In the records below, find each line with the word "mesure" and copy it.

> SUPPLIED DATA
Content starts

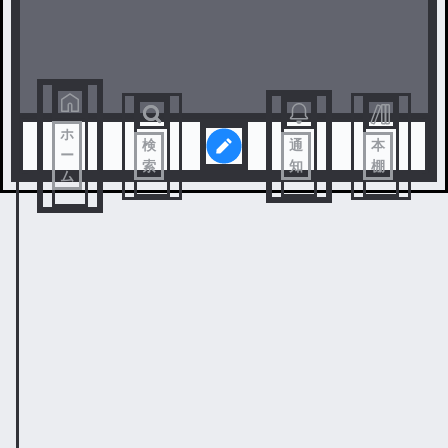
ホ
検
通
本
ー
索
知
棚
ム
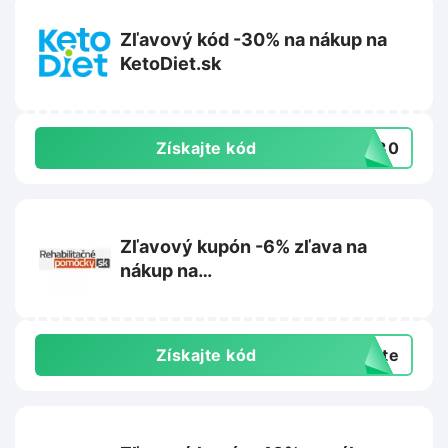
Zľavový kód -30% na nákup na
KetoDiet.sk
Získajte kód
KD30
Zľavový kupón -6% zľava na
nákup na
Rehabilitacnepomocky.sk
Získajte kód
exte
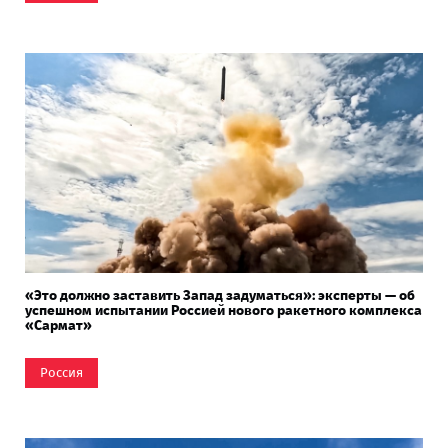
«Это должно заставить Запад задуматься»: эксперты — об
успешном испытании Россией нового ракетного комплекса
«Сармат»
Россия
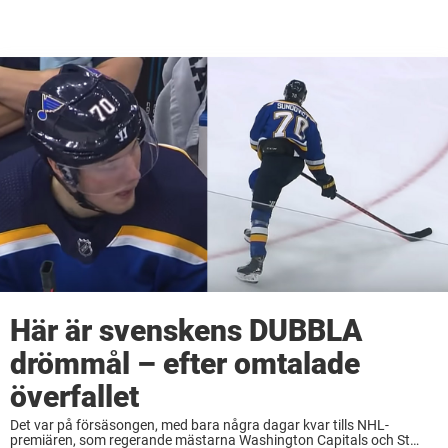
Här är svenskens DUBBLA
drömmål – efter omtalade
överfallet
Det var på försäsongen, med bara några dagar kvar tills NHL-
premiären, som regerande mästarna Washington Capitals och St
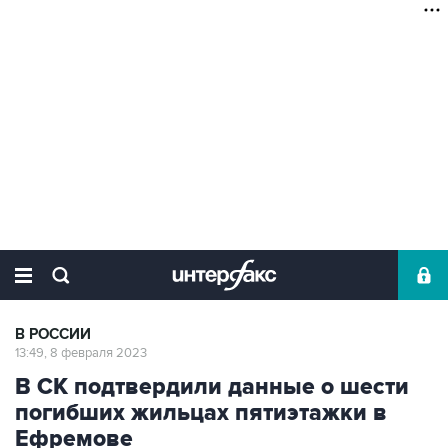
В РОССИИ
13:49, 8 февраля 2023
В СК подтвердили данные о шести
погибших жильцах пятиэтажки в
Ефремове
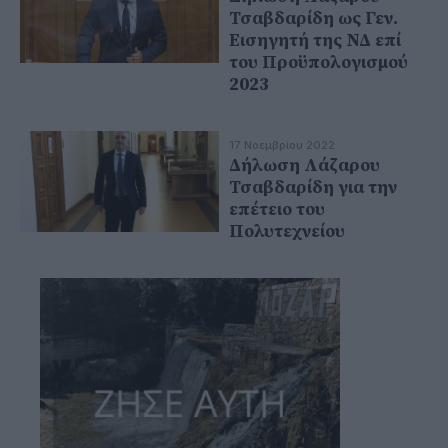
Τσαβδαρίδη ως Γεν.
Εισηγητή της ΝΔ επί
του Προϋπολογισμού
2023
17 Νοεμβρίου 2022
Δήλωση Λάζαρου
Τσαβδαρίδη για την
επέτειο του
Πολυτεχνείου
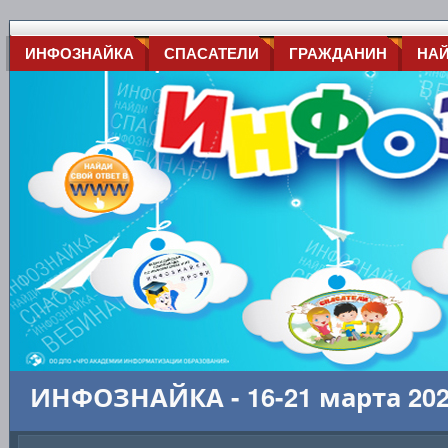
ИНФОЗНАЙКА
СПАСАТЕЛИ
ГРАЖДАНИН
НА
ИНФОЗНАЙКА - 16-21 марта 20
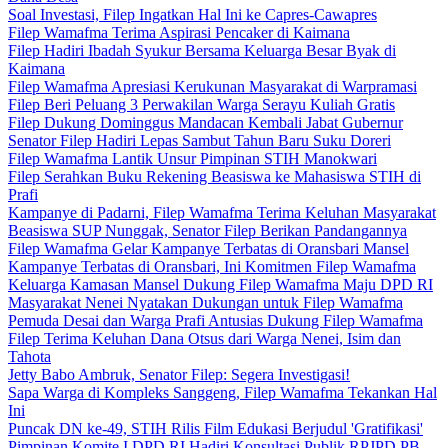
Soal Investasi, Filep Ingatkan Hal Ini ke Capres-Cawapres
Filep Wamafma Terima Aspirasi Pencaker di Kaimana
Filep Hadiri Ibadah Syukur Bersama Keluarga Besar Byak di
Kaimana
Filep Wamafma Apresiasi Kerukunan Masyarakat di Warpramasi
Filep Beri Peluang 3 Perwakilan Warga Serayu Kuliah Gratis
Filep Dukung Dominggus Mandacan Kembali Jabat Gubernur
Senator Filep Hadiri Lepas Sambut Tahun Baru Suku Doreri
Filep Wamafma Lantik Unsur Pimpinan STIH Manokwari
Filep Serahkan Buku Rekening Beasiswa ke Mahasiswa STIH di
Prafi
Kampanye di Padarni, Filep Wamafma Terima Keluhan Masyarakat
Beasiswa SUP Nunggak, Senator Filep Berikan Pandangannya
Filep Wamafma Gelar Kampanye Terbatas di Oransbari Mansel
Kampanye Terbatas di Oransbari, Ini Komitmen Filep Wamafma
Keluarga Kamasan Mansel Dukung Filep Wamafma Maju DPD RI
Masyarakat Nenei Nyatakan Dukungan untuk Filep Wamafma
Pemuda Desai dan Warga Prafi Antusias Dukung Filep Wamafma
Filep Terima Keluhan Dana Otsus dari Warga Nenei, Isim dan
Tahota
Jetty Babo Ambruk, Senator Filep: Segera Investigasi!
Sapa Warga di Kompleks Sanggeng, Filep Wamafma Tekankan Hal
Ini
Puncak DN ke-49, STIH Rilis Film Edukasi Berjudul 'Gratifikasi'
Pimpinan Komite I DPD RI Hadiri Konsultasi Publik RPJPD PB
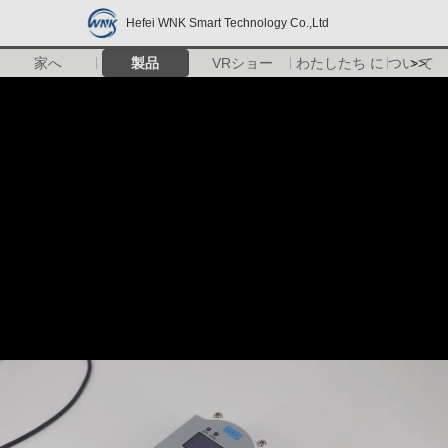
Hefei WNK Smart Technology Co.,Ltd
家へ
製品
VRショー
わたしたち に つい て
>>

Content ends
Content starts

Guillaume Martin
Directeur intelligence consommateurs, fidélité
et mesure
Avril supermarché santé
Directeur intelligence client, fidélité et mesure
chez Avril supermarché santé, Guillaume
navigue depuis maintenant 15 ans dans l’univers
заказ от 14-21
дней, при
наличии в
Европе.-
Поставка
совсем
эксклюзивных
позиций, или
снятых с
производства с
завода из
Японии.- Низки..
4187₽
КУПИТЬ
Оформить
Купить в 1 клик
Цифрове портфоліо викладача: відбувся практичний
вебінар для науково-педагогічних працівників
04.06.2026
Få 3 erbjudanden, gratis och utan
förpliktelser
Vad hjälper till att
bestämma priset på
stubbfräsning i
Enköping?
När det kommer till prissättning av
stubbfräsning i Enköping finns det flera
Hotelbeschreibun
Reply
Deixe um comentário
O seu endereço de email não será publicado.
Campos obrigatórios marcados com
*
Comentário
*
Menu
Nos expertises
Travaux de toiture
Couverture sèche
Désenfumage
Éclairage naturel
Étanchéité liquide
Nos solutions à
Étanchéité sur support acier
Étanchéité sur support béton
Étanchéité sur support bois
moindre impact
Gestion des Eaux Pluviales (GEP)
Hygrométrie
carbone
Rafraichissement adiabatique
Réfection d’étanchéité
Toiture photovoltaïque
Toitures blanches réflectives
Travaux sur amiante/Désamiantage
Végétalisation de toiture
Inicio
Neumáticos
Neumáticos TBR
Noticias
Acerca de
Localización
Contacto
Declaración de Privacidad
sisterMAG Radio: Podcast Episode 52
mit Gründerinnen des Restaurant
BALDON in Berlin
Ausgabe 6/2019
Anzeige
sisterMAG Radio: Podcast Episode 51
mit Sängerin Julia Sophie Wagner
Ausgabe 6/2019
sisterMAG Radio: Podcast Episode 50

Content ends
Content starts

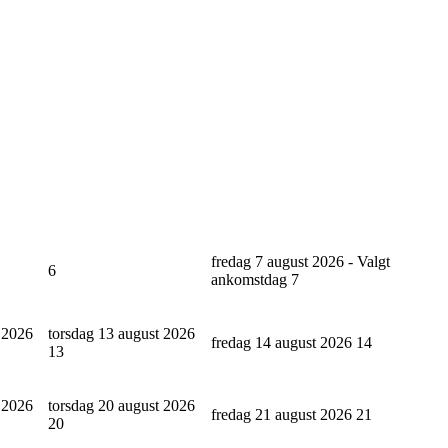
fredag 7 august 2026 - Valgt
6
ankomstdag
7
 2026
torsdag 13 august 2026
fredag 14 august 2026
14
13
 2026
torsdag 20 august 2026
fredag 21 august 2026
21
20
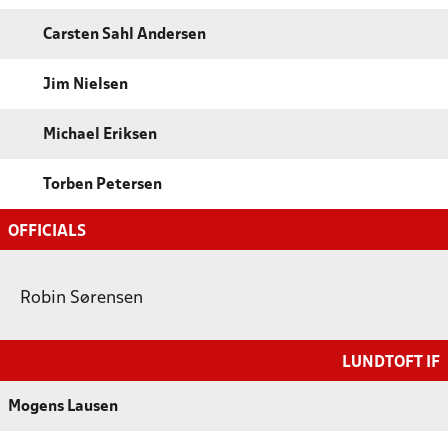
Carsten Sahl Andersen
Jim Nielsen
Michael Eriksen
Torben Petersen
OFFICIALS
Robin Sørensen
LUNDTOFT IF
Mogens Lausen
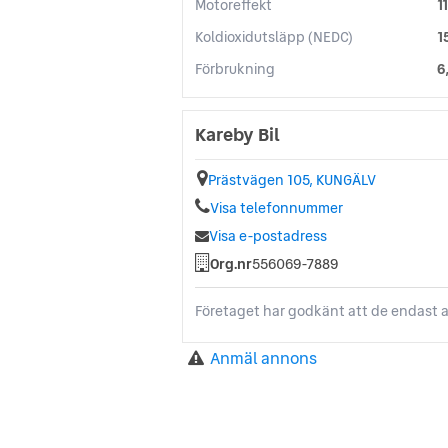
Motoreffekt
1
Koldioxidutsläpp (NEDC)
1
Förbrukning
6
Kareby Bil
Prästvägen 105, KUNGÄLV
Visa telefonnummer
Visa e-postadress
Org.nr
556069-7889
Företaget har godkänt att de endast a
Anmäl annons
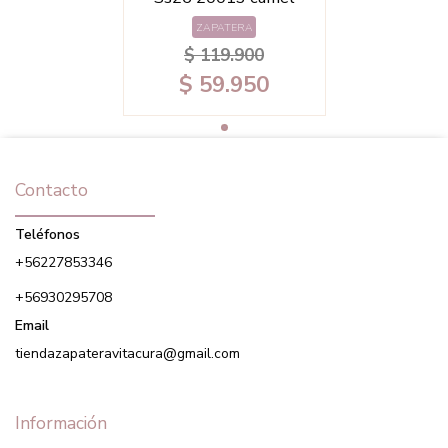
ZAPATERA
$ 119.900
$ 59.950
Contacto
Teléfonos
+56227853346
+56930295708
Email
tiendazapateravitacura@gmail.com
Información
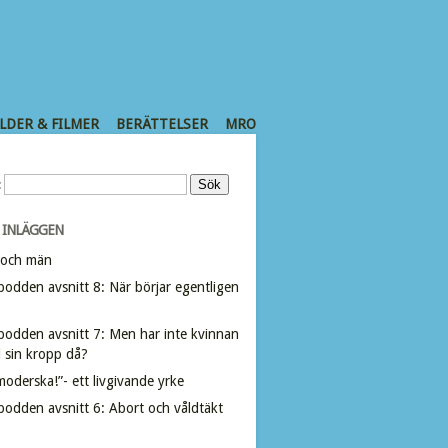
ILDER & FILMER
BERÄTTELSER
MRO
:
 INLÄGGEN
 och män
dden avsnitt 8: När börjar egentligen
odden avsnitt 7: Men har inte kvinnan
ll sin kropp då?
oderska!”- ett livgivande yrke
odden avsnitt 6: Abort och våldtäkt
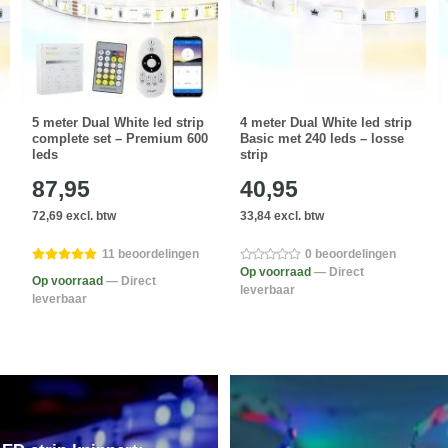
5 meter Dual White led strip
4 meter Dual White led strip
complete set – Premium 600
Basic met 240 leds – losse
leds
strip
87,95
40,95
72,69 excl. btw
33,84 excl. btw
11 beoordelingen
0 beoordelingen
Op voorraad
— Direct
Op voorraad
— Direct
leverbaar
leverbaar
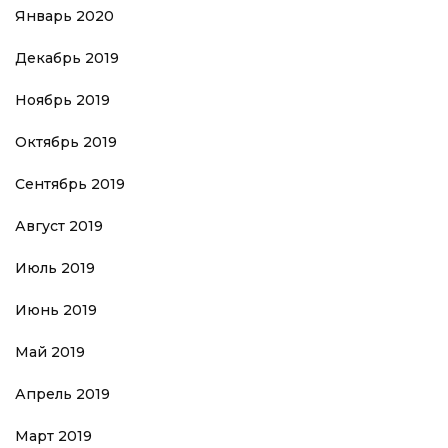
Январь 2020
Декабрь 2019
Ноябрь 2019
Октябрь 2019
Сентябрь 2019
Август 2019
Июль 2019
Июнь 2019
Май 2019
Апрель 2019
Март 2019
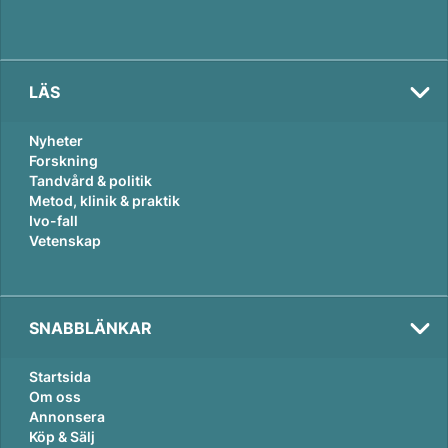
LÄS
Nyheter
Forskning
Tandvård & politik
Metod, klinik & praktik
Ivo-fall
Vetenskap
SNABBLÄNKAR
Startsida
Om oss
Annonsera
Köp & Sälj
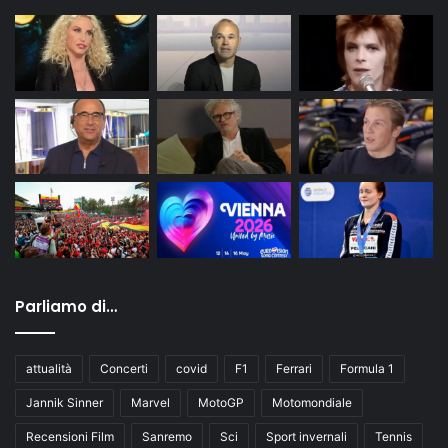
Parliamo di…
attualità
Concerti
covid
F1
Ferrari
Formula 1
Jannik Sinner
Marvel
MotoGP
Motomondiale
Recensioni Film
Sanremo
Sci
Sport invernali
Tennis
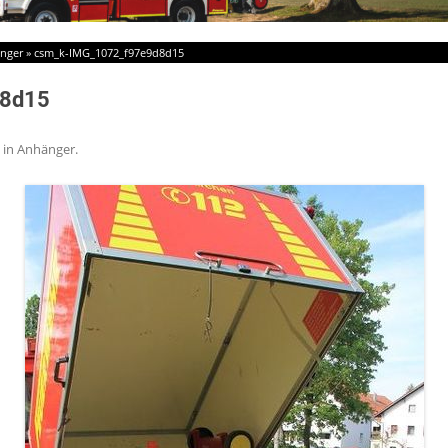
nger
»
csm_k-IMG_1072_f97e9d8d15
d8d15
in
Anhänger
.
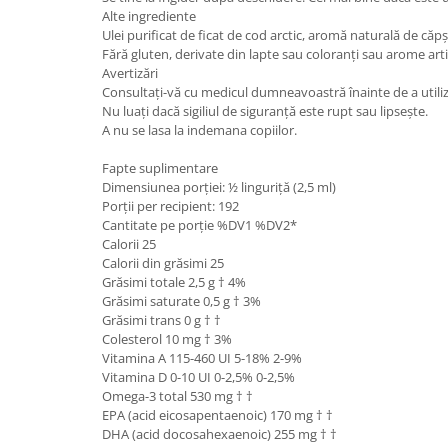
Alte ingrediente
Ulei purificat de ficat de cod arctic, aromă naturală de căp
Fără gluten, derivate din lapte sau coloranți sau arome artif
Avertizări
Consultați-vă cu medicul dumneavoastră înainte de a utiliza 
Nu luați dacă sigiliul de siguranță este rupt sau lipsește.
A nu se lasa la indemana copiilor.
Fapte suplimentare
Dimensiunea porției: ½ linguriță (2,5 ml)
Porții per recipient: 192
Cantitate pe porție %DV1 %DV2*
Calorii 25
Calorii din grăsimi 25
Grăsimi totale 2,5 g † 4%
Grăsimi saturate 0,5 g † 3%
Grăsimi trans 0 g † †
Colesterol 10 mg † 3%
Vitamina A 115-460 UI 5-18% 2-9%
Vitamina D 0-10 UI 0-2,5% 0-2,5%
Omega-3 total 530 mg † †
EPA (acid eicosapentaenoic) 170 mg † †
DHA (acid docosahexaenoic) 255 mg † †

Content ends

> ANSWER TO THE EXERCISE
et mesure
Directeur intelligence client, fidélité et mesure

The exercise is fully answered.